§ Work to be completed
Pull out every line in the entries below that contains the word "watch", and copy each one unchanged.
::: The records
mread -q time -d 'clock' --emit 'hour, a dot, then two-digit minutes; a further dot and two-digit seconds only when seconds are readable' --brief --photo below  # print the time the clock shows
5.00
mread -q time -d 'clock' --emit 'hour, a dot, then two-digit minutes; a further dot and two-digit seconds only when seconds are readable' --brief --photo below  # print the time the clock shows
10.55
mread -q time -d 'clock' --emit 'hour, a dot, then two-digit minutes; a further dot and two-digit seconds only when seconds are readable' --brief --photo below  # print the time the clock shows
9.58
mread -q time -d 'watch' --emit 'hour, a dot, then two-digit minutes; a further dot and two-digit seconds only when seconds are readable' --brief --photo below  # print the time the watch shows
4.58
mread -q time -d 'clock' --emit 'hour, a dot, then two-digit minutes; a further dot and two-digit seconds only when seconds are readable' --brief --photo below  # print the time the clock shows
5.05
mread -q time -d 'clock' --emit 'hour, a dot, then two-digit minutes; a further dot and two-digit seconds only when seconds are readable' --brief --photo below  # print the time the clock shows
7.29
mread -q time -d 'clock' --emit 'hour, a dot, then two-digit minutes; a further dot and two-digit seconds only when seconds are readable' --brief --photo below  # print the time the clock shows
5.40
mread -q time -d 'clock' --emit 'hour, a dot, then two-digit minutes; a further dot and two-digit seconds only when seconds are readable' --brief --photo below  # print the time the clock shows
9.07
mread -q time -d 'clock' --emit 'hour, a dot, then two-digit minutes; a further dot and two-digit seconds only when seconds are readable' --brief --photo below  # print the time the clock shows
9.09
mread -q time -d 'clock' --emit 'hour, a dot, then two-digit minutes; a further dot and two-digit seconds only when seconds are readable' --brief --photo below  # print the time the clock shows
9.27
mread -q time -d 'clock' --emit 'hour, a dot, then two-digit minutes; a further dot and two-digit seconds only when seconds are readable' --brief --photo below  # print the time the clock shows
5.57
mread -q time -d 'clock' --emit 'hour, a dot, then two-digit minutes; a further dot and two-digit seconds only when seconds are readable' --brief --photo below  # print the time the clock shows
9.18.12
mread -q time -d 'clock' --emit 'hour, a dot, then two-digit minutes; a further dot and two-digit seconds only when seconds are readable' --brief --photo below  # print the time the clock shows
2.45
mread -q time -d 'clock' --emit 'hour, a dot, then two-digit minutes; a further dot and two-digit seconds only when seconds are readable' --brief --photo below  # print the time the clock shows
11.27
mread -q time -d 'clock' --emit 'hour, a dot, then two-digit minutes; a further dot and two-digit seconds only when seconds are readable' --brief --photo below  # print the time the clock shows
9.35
::::::
§ Problem solution
mread -q time -d 'watch' --emit 'hour, a dot, then two-digit minutes; a further dot and two-digit seconds only when seconds are readable' --brief --photo below  # print the time the watch shows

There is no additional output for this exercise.